▶ What the exercise asks: From the entries, return every line where the string "AMENDATORY" shows up.

▶ Extracted data:
-------------------------
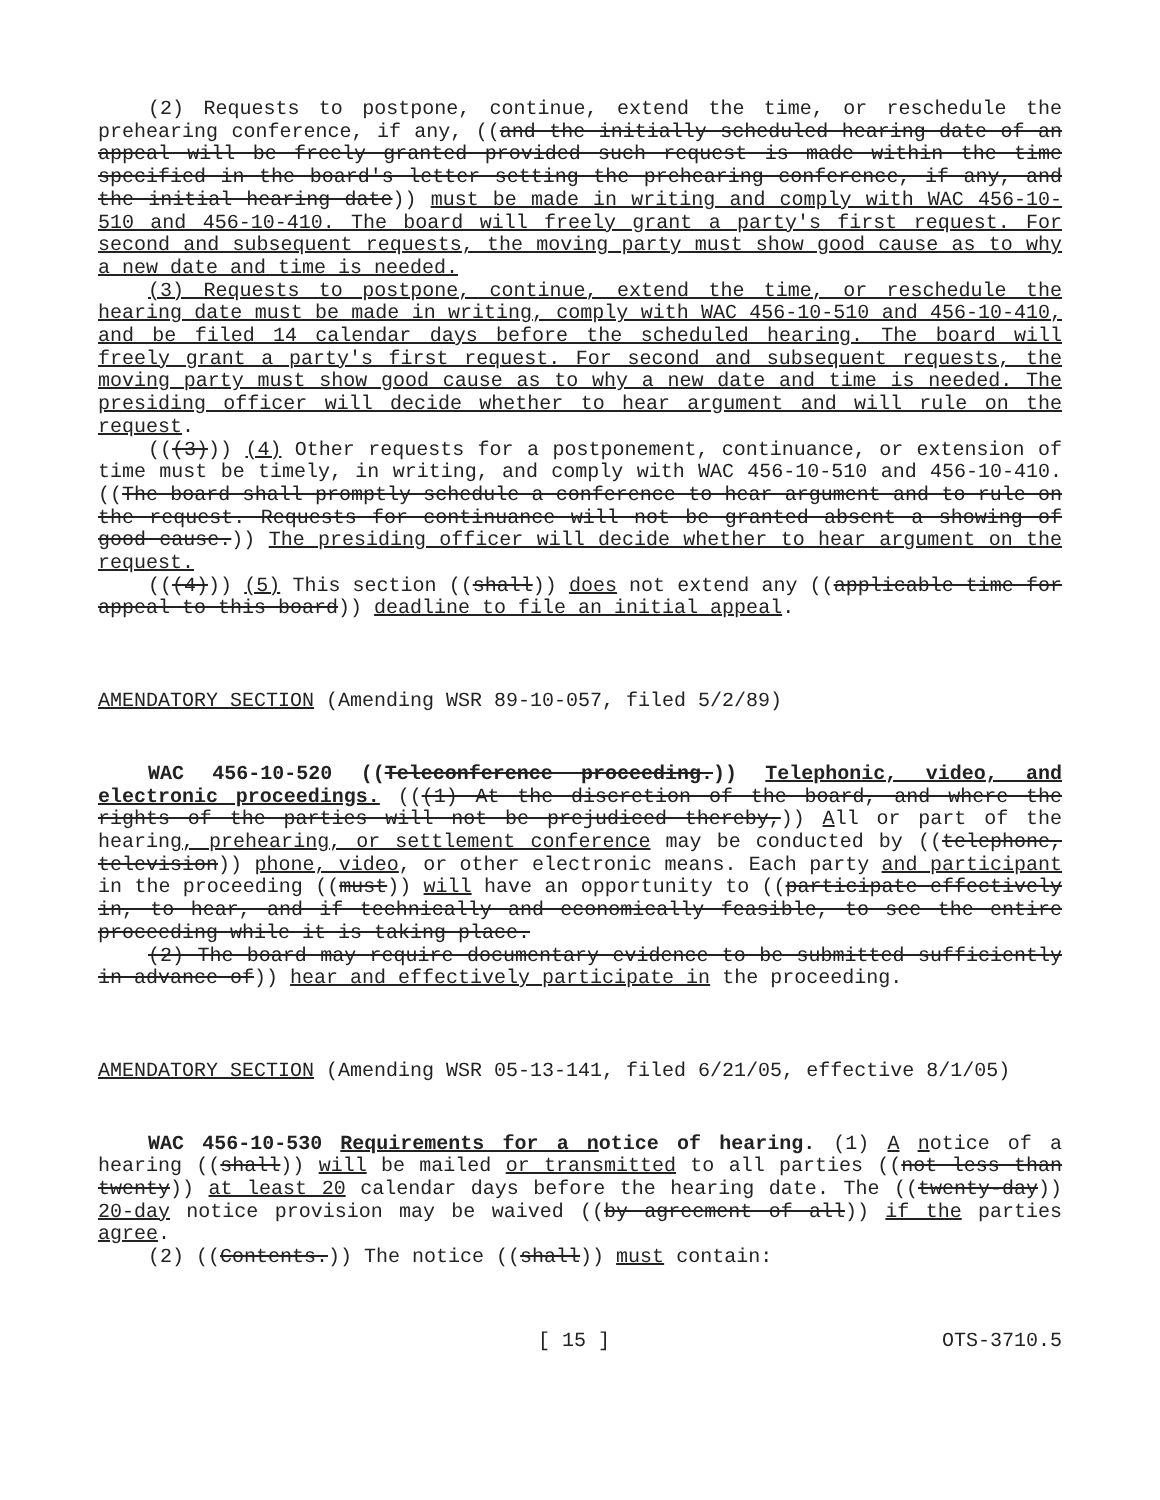(2) Requests to postpone, continue, extend the time, or reschedule the prehearing conference, if any, ((and the initially scheduled hearing date of an appeal will be freely granted provided such request is made within the time specified in the board's letter setting the prehearing conference, if any, and the initial hearing date)) must be made in writing and comply with WAC 456-10-510 and 456-10-410. The board will freely grant a party's first request. For second and subsequent requests, the moving party must show good cause as to why a new date and time is needed.
(3) Requests to postpone, continue, extend the time, or reschedule the hearing date must be made in writing, comply with WAC 456-10-510 and 456-10-410, and be filed 14 calendar days before the scheduled hearing. The board will freely grant a party's first request. For second and subsequent requests, the moving party must show good cause as to why a new date and time is needed. The presiding officer will decide whether to hear argument and will rule on the request.
(((3))) (4) Other requests for a postponement, continuance, or extension of time must be timely, in writing, and comply with WAC 456-10-510 and 456-10-410. ((The board shall promptly schedule a conference to hear argument and to rule on the request. Requests for continuance will not be granted absent a showing of good cause.)) The presiding officer will decide whether to hear argument on the request.
(((4))) (5) This section ((shall)) does not extend any ((applicable time for appeal to this board)) deadline to file an initial appeal.
AMENDATORY SECTION (Amending WSR 89-10-057, filed 5/2/89)
WAC 456-10-520 ((Teleconference proceeding.)) Telephonic, video, and electronic proceedings. (((1) At the discretion of the board, and where the rights of the parties will not be prejudiced thereby,)) All or part of the hearing, prehearing, or settlement conference may be conducted by ((telephone, television)) phone, video, or other electronic means. Each party and participant in the proceeding ((must)) will have an opportunity to ((participate effectively in, to hear, and if technically and economically feasible, to see the entire proceeding while it is taking place.
(2) The board may require documentary evidence to be submitted sufficiently in advance of)) hear and effectively participate in the proceeding.
AMENDATORY SECTION (Amending WSR 05-13-141, filed 6/21/05, effective 8/1/05)
WAC 456-10-530 Requirements for a notice of hearing. (1) A notice of a hearing ((shall)) will be mailed or transmitted to all parties ((not less than twenty)) at least 20 calendar days before the hearing date. The ((twenty-day)) 20-day notice provision may be waived ((by agreement of all)) if the parties agree.
(2) ((Contents.)) The notice ((shall)) must contain:
[ 15 ] OTS-3710.5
-------------------------
▶ Answer to the problem:
AMENDATORY SECTION (Amending WSR 89-10-057, filed 5/2/89)
AMENDATORY SECTION (Amending WSR 05-13-141, filed 6/21/05, effective 8/1/05)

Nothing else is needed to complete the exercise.